* _Your task_: Each line below that carries the string "corners" must appear in the answer.

Data excerpts
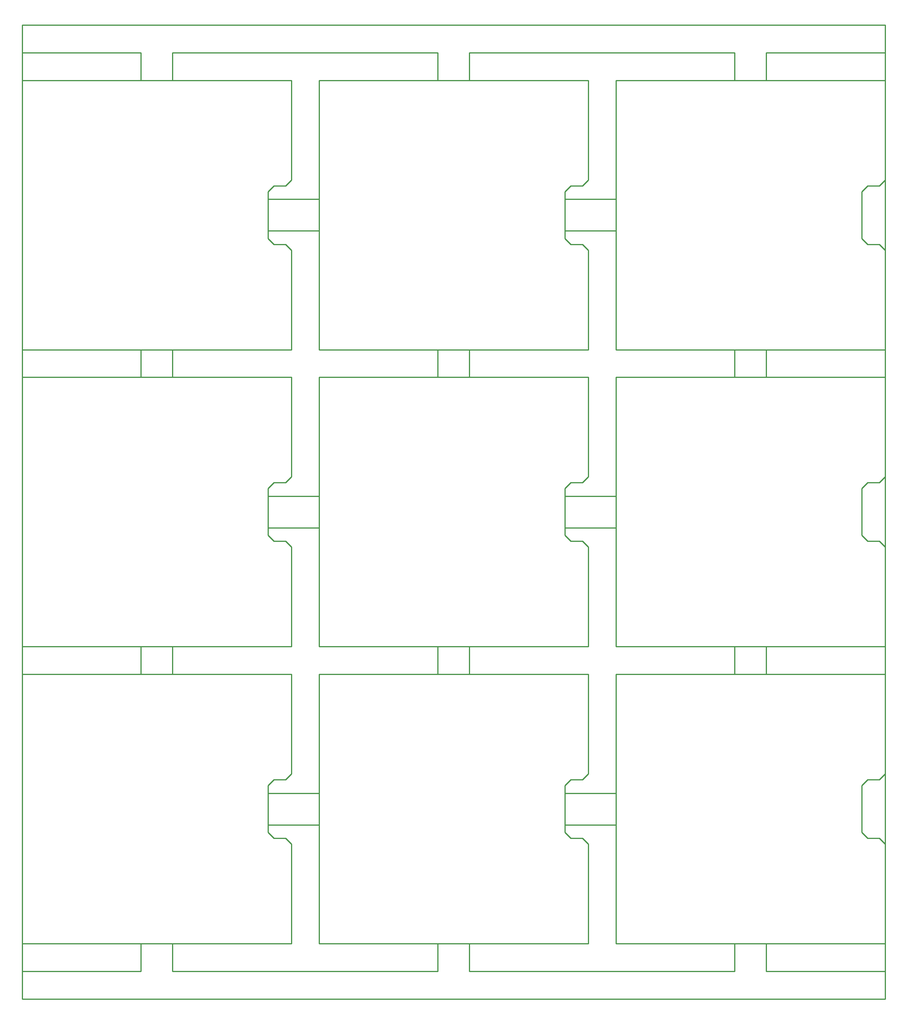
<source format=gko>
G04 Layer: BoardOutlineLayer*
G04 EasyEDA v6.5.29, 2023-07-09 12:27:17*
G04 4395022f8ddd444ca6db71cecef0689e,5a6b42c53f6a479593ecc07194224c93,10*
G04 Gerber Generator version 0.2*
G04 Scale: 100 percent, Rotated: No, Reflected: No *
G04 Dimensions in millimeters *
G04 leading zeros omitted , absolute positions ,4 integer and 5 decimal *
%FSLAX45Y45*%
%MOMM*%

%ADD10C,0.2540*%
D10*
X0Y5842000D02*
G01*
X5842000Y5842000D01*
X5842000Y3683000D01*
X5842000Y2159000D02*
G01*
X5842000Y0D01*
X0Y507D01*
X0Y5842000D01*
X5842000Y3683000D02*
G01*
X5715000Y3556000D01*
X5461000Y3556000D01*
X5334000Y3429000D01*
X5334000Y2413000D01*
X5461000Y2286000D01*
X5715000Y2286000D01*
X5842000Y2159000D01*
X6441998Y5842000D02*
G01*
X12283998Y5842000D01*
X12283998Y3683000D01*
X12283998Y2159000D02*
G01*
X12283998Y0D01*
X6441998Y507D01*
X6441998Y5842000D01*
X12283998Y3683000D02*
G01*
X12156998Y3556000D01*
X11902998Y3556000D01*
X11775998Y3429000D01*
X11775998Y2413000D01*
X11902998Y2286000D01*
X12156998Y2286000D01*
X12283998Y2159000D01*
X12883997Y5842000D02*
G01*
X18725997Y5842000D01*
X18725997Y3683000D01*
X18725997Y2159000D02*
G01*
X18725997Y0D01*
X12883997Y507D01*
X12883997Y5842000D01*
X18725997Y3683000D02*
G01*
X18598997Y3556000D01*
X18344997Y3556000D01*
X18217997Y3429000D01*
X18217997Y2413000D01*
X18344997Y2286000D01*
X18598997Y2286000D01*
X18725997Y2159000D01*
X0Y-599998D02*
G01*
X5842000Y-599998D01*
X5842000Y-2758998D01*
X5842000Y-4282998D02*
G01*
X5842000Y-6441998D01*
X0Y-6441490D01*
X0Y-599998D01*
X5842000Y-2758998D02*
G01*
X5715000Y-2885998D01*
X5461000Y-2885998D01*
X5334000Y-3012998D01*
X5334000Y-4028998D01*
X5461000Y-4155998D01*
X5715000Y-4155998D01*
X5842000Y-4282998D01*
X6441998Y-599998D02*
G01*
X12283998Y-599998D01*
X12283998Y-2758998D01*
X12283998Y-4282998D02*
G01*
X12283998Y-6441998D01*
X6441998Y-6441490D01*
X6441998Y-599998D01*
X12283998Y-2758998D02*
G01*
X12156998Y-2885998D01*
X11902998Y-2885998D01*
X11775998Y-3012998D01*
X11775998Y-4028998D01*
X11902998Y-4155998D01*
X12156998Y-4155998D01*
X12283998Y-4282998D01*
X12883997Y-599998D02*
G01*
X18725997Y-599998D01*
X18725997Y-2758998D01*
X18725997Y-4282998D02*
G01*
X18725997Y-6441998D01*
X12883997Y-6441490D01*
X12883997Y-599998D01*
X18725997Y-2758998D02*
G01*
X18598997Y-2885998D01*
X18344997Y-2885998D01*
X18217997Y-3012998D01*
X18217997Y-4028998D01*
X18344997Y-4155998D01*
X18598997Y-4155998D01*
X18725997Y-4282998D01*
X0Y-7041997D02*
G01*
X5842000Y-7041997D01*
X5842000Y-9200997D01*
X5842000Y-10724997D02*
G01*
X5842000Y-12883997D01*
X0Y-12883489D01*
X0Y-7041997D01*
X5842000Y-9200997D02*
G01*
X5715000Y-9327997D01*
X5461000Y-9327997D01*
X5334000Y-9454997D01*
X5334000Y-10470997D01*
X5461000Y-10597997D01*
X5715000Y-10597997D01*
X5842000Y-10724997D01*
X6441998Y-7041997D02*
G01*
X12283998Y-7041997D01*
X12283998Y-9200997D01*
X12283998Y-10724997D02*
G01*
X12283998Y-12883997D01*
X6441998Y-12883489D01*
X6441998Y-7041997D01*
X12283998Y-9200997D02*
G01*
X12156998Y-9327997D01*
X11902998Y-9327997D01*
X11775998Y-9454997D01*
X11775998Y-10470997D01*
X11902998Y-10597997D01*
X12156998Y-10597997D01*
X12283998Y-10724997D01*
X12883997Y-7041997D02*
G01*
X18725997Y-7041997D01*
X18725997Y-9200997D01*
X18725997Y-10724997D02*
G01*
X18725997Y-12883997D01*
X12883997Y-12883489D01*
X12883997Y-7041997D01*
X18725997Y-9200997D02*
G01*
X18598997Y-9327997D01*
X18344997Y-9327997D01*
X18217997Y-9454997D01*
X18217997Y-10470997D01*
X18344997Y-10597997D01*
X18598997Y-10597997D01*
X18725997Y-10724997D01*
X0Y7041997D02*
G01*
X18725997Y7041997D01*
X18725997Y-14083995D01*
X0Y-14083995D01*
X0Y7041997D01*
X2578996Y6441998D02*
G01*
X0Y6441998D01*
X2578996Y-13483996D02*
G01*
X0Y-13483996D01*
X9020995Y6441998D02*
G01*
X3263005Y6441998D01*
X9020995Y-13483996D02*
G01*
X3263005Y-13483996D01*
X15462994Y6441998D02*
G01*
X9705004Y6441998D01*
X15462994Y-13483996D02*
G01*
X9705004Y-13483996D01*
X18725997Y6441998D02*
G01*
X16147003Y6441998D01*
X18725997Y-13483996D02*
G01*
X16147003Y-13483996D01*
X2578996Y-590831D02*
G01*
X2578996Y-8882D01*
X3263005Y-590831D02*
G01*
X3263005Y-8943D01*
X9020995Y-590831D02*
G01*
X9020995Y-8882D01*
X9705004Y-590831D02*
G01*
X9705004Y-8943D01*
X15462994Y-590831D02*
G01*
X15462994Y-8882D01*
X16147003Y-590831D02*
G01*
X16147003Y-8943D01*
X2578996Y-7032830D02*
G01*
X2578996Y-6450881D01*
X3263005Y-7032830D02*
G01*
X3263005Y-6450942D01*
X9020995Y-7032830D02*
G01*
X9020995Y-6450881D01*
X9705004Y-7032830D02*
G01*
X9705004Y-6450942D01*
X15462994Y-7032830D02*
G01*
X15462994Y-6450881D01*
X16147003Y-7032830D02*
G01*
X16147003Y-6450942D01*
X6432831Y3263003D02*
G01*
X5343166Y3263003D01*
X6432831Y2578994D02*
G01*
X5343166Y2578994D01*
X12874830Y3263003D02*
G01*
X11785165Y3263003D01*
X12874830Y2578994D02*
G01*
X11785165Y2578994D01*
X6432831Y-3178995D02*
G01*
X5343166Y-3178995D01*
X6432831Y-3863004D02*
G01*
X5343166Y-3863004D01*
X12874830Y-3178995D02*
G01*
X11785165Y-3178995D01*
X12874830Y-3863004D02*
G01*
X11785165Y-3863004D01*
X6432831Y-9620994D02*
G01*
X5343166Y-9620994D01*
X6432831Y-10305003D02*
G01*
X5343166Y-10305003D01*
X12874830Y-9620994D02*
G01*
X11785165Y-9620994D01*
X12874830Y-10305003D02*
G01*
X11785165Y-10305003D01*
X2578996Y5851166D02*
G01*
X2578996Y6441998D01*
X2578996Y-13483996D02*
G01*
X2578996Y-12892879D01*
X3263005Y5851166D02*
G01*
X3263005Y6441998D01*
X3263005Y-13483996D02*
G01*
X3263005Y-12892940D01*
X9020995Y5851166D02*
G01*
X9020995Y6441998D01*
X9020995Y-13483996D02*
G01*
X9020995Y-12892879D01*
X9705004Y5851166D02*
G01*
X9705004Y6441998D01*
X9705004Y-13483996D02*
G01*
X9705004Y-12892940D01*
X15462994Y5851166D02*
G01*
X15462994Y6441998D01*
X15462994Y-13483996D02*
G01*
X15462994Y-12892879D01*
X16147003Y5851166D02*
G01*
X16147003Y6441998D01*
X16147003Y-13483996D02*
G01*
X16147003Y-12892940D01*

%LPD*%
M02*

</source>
==
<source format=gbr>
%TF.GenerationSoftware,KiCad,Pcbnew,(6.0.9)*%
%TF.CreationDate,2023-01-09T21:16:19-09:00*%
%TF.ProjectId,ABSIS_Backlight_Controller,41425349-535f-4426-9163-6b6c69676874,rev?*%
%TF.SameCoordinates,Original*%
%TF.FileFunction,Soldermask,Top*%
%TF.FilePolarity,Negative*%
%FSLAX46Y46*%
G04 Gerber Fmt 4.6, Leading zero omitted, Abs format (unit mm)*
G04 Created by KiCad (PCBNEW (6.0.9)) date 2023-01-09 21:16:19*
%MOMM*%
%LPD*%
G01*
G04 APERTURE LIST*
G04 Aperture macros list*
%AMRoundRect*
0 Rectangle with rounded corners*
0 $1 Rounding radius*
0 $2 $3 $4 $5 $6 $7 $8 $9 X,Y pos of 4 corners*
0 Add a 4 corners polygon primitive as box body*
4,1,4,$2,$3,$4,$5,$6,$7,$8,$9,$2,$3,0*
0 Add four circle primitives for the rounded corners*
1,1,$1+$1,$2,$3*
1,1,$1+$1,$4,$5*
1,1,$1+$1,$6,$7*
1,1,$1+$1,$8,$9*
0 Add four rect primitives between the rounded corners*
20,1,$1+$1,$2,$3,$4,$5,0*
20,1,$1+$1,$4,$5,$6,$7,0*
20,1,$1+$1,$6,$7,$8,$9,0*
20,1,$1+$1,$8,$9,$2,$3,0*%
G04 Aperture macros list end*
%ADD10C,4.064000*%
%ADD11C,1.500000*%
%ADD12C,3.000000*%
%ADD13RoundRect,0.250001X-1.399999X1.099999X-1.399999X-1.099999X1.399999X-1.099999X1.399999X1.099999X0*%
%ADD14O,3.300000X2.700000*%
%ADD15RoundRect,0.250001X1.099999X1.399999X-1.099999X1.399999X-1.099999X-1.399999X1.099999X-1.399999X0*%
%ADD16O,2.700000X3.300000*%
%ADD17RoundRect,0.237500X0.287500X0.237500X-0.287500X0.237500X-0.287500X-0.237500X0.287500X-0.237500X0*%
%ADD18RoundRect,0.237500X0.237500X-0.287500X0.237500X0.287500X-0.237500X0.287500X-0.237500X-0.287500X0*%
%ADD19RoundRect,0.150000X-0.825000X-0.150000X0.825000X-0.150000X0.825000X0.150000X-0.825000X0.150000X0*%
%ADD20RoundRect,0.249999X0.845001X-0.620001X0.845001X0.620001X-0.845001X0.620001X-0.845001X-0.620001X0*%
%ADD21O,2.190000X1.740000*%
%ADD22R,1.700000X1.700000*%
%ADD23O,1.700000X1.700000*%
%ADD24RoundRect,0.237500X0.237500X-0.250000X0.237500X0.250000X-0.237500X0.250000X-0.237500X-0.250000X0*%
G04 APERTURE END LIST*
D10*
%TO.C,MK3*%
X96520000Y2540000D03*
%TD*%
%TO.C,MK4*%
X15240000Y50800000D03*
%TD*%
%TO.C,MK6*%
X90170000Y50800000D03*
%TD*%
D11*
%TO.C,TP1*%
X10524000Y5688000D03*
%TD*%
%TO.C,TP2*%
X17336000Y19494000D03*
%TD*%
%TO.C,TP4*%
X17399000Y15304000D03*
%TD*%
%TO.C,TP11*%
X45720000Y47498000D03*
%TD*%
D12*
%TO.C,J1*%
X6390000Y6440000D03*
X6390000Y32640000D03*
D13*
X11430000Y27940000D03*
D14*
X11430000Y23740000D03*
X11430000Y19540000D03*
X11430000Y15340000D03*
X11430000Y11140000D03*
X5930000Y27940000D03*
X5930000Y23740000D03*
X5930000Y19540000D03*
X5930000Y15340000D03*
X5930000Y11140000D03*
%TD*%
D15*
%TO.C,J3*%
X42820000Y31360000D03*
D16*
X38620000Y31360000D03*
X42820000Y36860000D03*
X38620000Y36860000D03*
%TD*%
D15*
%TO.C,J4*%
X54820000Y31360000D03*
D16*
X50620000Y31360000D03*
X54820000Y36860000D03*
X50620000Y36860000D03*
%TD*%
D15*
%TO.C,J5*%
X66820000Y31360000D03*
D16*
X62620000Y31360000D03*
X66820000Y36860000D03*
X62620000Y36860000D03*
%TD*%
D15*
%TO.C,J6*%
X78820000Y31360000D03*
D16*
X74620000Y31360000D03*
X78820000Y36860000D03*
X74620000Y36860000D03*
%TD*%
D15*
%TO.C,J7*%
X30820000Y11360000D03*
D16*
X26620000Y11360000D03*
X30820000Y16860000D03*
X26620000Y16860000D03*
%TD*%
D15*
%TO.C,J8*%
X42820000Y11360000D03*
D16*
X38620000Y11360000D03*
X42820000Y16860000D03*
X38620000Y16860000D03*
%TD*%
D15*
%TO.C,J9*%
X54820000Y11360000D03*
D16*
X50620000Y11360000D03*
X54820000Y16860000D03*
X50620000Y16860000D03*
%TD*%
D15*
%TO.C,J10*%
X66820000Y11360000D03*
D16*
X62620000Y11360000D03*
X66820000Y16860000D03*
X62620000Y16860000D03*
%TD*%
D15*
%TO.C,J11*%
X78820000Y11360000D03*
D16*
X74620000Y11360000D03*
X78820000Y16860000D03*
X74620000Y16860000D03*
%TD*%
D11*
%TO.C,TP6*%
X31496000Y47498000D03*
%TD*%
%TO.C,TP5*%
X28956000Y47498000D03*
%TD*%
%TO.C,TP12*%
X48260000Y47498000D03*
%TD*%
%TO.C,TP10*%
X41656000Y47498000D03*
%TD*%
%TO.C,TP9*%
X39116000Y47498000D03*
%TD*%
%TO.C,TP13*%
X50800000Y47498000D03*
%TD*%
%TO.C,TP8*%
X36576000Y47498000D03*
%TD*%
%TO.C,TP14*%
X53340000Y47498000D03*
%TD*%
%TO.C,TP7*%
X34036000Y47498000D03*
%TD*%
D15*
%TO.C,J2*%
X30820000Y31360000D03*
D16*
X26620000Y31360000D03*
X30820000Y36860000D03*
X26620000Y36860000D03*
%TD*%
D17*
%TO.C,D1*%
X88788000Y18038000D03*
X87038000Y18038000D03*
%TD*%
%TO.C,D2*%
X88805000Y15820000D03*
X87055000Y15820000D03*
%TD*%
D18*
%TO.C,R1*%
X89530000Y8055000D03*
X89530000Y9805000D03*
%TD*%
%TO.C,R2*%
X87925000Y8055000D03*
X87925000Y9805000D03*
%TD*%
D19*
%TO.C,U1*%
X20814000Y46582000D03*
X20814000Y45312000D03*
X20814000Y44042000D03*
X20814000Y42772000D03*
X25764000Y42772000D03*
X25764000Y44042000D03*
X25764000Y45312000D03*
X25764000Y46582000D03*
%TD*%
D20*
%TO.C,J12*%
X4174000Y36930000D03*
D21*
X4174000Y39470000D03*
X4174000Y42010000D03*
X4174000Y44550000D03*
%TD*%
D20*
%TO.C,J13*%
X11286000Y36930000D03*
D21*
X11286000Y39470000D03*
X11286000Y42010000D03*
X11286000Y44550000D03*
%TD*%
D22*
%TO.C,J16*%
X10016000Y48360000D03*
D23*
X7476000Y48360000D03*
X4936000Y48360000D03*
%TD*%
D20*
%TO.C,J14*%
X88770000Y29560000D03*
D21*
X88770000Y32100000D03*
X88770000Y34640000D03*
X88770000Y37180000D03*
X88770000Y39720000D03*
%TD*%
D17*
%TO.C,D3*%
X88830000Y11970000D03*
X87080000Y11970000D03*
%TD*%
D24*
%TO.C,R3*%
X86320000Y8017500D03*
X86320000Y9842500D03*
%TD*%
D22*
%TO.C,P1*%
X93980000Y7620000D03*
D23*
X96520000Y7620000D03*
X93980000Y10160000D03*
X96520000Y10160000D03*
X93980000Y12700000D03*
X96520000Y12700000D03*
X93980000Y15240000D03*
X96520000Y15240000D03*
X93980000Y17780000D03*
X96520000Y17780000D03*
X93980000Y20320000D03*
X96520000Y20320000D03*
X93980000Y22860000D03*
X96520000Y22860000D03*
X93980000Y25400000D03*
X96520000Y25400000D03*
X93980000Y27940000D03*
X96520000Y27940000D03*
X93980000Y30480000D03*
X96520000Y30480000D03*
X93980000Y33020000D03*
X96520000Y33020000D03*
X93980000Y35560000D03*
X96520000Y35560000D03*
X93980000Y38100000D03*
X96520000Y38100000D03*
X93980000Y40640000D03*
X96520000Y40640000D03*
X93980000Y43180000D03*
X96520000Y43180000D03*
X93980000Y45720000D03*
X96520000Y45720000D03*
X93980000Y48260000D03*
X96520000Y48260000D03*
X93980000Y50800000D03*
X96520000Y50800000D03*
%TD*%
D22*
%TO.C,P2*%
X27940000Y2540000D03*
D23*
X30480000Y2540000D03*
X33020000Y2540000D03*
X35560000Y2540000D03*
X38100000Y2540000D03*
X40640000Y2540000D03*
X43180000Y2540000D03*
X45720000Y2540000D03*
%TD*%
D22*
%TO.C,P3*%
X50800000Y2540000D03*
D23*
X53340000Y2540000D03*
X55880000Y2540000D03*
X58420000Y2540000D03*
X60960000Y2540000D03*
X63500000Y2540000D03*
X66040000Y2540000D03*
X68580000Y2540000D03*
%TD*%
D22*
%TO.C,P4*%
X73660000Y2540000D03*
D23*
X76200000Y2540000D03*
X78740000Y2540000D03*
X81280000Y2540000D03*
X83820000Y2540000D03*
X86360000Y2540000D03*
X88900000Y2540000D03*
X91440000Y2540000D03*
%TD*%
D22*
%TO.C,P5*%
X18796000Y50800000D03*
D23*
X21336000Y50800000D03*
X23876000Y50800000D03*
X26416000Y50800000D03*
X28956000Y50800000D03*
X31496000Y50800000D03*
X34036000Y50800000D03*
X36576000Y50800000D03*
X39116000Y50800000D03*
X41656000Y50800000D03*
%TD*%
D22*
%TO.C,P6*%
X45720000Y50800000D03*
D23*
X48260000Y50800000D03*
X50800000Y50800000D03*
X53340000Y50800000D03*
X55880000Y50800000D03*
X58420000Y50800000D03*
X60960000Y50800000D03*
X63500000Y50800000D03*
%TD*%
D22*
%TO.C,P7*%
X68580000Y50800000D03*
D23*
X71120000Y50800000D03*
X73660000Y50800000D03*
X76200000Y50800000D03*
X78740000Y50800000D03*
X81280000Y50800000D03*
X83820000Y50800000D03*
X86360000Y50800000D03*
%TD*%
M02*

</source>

* _Response box_:
0 Rectangle with rounded corners*
0 $2 $3 $4 $5 $6 $7 $8 $9 X,Y pos of 4 corners*
0 Add a 4 corners polygon primitive as box body*
0 Add four circle primitives for the rounded corners*
0 Add four rect primitives between the rounded corners*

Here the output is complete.